How to open PDF files
Before converting just to open a file, check the native options: most systems already handle PDF.
Windows: the built-in Photos app handles common cases; GIMP and IrfanView are the free heavyweights, Photoshop the paid standard. If a PDF file refuses to open, the viewer — not the file — is usually the limitation.
macOS: Preview opens it natively, Quick Look previews it from Finder, and Affinity Photo or Pixelmator cover serious editing without an Adobe subscription.
Linux and everything else: GIMP and ImageMagick do the whole job from desktop or command line. And in a pinch, a browser converter doubles as a universal viewer: upload, convert to PNG or JPEG, open anywhere.
Frequently Asked Questions
What is a PDF file used for today?
Mostly documents, presentations, print-ready files, official forms. That is the niche where its strengths — universal format, preserves layout, supports text and images — actually matter, and where you will keep meeting the format in 2026.

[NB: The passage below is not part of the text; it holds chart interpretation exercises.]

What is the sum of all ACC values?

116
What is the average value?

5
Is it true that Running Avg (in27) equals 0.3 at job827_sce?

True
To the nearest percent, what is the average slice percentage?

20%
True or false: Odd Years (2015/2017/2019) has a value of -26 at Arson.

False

How do I convert a PDF file?
Upload it to the converter, pick the target format and download the result. The whole round trip takes well under a minute, and batches come back as a single ZIP.
Why is my PDF file so large?
Because of how the format stores data: an image-based one-pager is typically 200 KB - 2 MB. If size is the problem, converting to a format with stronger compression is the direct fix — test one file and compare the readout.

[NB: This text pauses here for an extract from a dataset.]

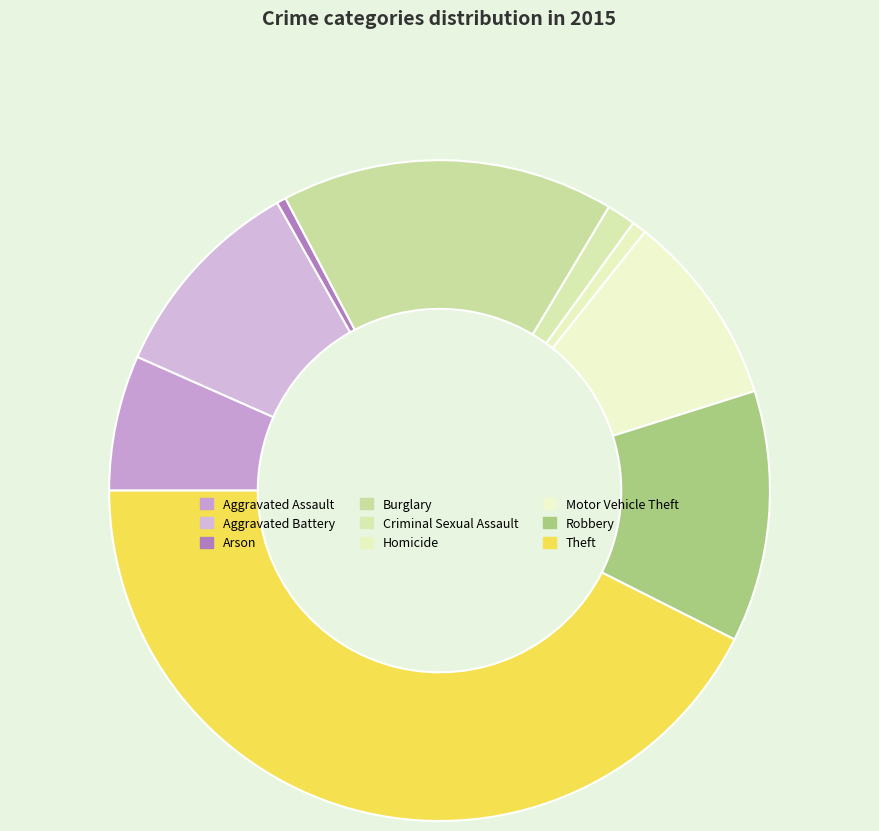

What percentage is the Criminal Sexual Assault slice, to the nearest percent?

1%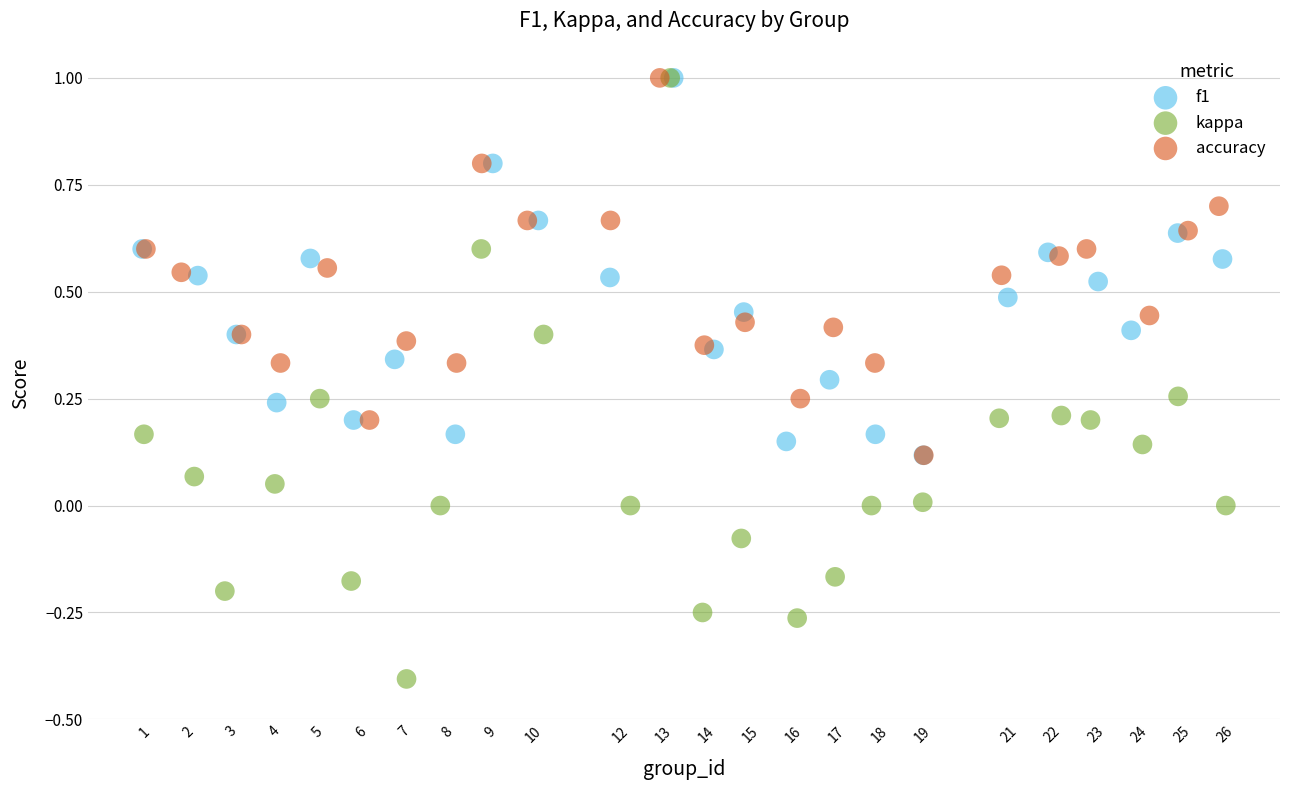

Which series has the widest spread of Y values?

kappa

Does PDF support transparency?
No — PDF has no alpha channel. If you need transparent areas, convert to PNG, WebP or AVIF, all of which support it.
Will browsers display PDF?
Support in 2026: every operating system and browser. When a recipient or platform cannot handle it, converting to JPEG or PNG removes the question entirely.
Can a PDF file contain a virus?
An image is data, not a program — it does not execute. The realistic risk is a disguised executable wearing a fake image extension, so judge files by their source, keep the OS updated, and let the format worry about pixels.
The fastest way to internalize all of this: take one of your own PDF files, convert it to two other formats, and look at the three file sizes side by side.